The number of anti-Semitic incidents recorded in Britain has fallen from record levels but still remains high, with conspiracy theories about the COVID-19 pandemic playing a role, a Jewish advisory body said on Thursday.
The Community Security Trust (CST), which advises Britain's estimated 280,000 Jews on security matters, said there had been 1,668 incidents in 2020, a fall of 8% from the previous year which had been the highest on record.
Despite the decrease, the CST said it was still the third-highest number they had reported since the data was first collected in 1984.
"The COVID-19 outbreak has not merely given rise to a new medium through which offenders express anti-Semitic sentiment; it has provided them with new strands of anti-Semitic discourse as well," the report said.
The CST said there had been 41 incidents connected to the pandemic, from conspiracy theories of Jewish involvement in spreading the disease for malevolent and financial purposes, to expressions of hope that Jews would catch the virus and die.
Although there were fewer incidents at schools or synagogues because of strict pandemic lockdowns, there was a rise in cases at people's homes, the report said.

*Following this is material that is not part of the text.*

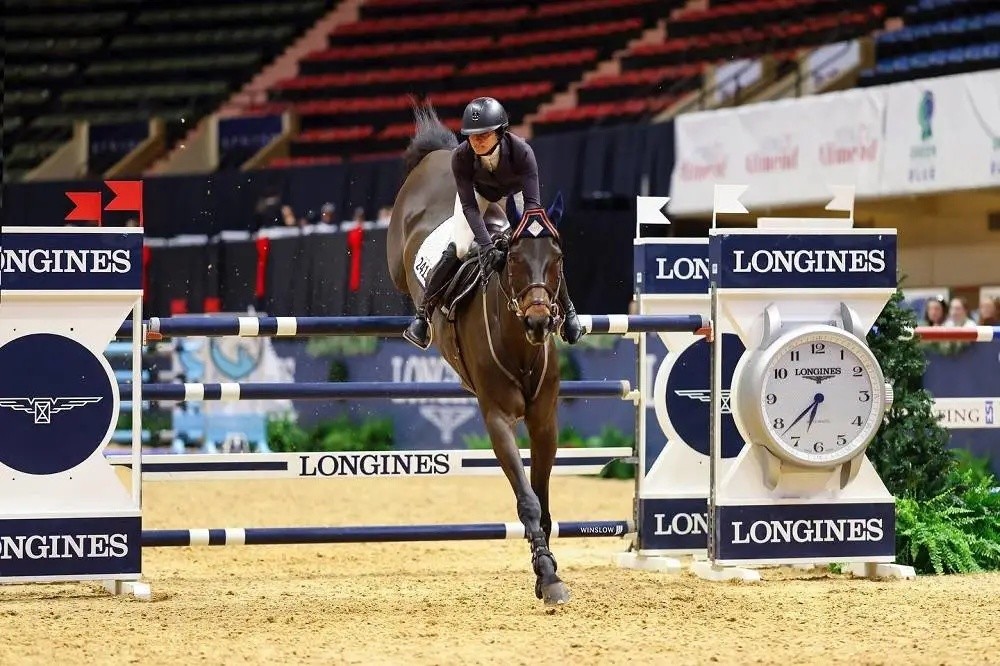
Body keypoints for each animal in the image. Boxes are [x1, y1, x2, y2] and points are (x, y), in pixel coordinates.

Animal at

Of the total incidents, 100 were rated as violent, a 39% fall from the year before, although three were classified as "Extreme Violence", meaning they involved potential grievous bodily harm or a threat to life.
"It is shameful that in the 21st century, the Jewish community still faces racist abuse and the desecration of their synagogues and other religious and community sites," Home Secretary (interior minister) Priti Patel said.

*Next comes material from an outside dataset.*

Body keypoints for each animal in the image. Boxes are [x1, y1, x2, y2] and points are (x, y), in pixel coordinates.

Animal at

The record incidents of 2019 were fuelled in part by accusations of anti-Semitism in the opposition Labour Party.
In October, the Equality and Human Rights Commission (ECHR) said Labour was responsible for unlawful harassment and discrimination in its handling of allegations of anti-Semitism, leading to the party suspending its former leader Jeremy Corbyn.
The CST said there had been 175 incidents in 2020 connected to Labour, a decline from previous years, although there was a spike at the time of the ECHR report and after the decision to keep Corbyn out of the parliamentary party.